After Virtue, Original edition, p. 28.
What ChatGPT wrote about MacIntyre that I’ve included checked out with my reading of it a good while back, but I’ve not been through it with a fine-tooth comb to guard against hallucinations.
External goods are rewards such as money, power, or status that lie outside the activity itself and can be achieved through various means. By contrast, internal goods are intrinsic to a particular practice and can only be fully realized through a deep, skillful engagement with that practice including the sincere buying into its values. They include the excellence, insight, or achievement made possible only by participating in the activity well—such as the elegance, integrity and/or power of a mathematical proof or a legal argument, or the collaborative beauty of ensemble performance. Unlike external goods, internal goods are not zero-sum: one person’s achievement does not diminish another’s, and they help sustain the shared standards of the practice itself.
This was an incredibly clarifying read—thank you. Your framing of the "incipient nihilism of low expectations" really stuck with me. It feels like we’ve not only hollowed out the moral substance of our public roles but have come to expect and even design for that hollowness. And when the system assumes bad faith, good faith becomes almost subversive.
The Jay Weatherill quote captured it perfectly—each group caricaturing the other, until mutual respect is eroded and aspiration feels naive. I especially appreciated your contrast between external goods (metrics, image, outcomes) and internal goods (character, judgment, practice). That insight alone reframes what it means to “do good work” in any profession.
Grateful for this piece. It’s the kind of reflection that reorients.
Was shared this article – it was interesting at its core but was quite disappointed to hear you could not write it yourself without ChatGPT, and not a fan of the bland generic likely-AI art.
There are artists who can draw well in the style of Ghibli, much more so than the generic lifeless bland style of Chat GPT.
And on writing and how AI makes you a write-not, Paul Graham wrote well about it:
"Almost all pressure to write has dissipated. You can have AI do it for you, both in school and at work.
"The result will be a world divided into writes and write-nots. There will still be some people who can write.
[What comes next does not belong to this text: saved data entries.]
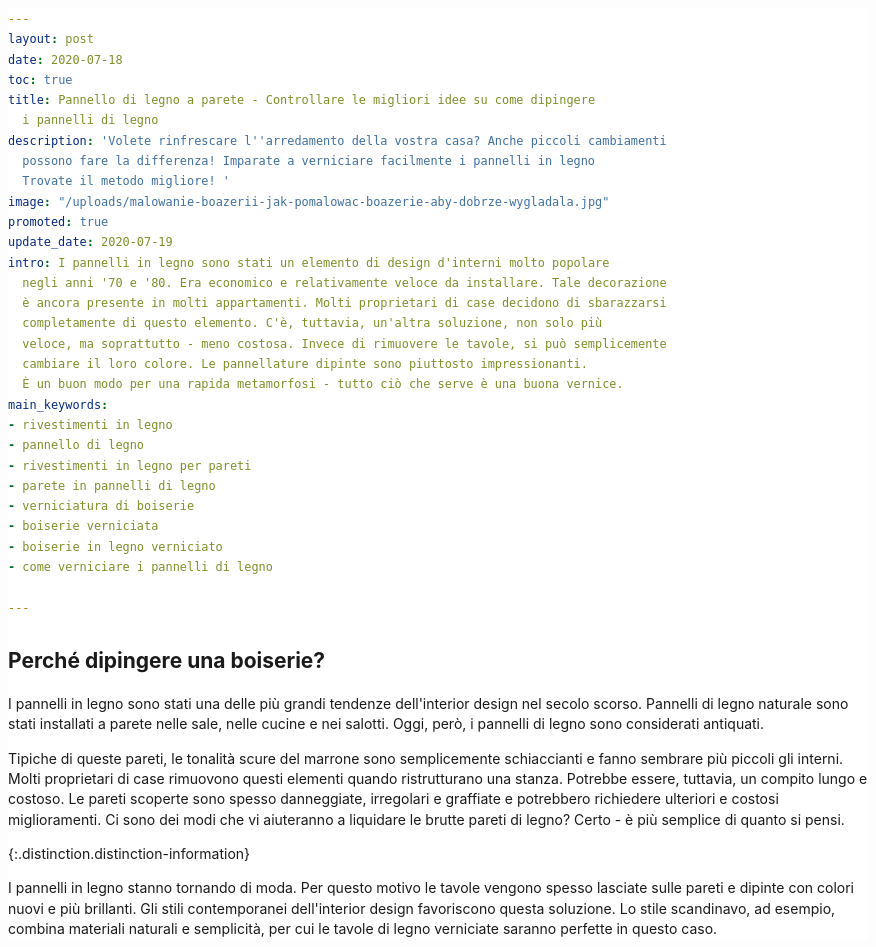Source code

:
 ```yaml
---
layout: post
date: 2020-07-18
toc: true
title: Pannello di legno a parete - Controllare le migliori idee su come dipingere
  i pannelli di legno
description: 'Volete rinfrescare l''arredamento della vostra casa? Anche piccoli cambiamenti
  possono fare la differenza! Imparate a verniciare facilmente i pannelli in legno
  Trovate il metodo migliore! '
image: "/uploads/malowanie-boazerii-jak-pomalowac-boazerie-aby-dobrze-wygladala.jpg"
promoted: true
update_date: 2020-07-19
intro: I pannelli in legno sono stati un elemento di design d'interni molto popolare
  negli anni '70 e '80. Era economico e relativamente veloce da installare. Tale decorazione
  è ancora presente in molti appartamenti. Molti proprietari di case decidono di sbarazzarsi
  completamente di questo elemento. C'è, tuttavia, un'altra soluzione, non solo più
  veloce, ma soprattutto - meno costosa. Invece di rimuovere le tavole, si può semplicemente
  cambiare il loro colore. Le pannellature dipinte sono piuttosto impressionanti.
  È un buon modo per una rapida metamorfosi - tutto ciò che serve è una buona vernice.
main_keywords:
- rivestimenti in legno
- pannello di legno
- rivestimenti in legno per pareti
- parete in pannelli di legno
- verniciatura di boiserie
- boiserie verniciata
- boiserie in legno verniciato
- come verniciare i pannelli di legno

---
```

## Perché dipingere una boiserie?

I pannelli in legno sono stati una delle più grandi tendenze dell'interior design nel secolo scorso. Pannelli di legno naturale sono stati installati a parete nelle sale, nelle cucine e nei salotti. Oggi, però, i pannelli di legno sono considerati antiquati.

Tipiche di queste pareti, le tonalità scure del marrone sono semplicemente schiaccianti e fanno sembrare più piccoli gli interni. Molti proprietari di case rimuovono questi elementi quando ristrutturano una stanza. Potrebbe essere, tuttavia, un compito lungo e costoso. Le pareti scoperte sono spesso danneggiate, irregolari e graffiate e potrebbero richiedere ulteriori e costosi miglioramenti. Ci sono dei modi che vi aiuteranno a liquidare le brutte pareti di legno? Certo - è più semplice di quanto si pensi.

{:.distinction.distinction-information}

I pannelli in legno stanno tornando di moda. Per questo motivo le tavole vengono spesso lasciate sulle pareti e dipinte con colori nuovi e più brillanti. Gli stili contemporanei dell'interior design favoriscono questa soluzione. Lo stile scandinavo, ad esempio, combina materiali naturali e semplicità, per cui le tavole di legno verniciate saranno perfette in questo caso.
Some of us like it. But the middle ground between those who are good at writing and those who can't write at all will disappear. Instead of good writers, ok writers, and people who can't write, there will just be good writers and people who can't write.
"Is that so bad? Isn't it common for skills to disappear when technology makes them obsolete? There aren't many blacksmiths left, and it doesn't seem to be a problem.
"Yes, it's bad. The reason is something I mentioned earlier: writing is thinking. In fact there's a kind of thinking that can only be done by writing. You can't make this point better than Leslie Lamport did:
"'If you're thinking without writing, you only think you're thinking.'
"So a world divided into writes and write-nots is more dangerous than it sounds. It will be a world of thinks and think-nots. I know which half I want to be in, and I bet you do too.
"This situation is not unprecedented. In preindustrial times most people's jobs made them strong. Now if you want to be strong, you work out. So there are still strong people, but only those who choose to be.
"It will be the same with writing. There will still be smart people, but only those who choose to be."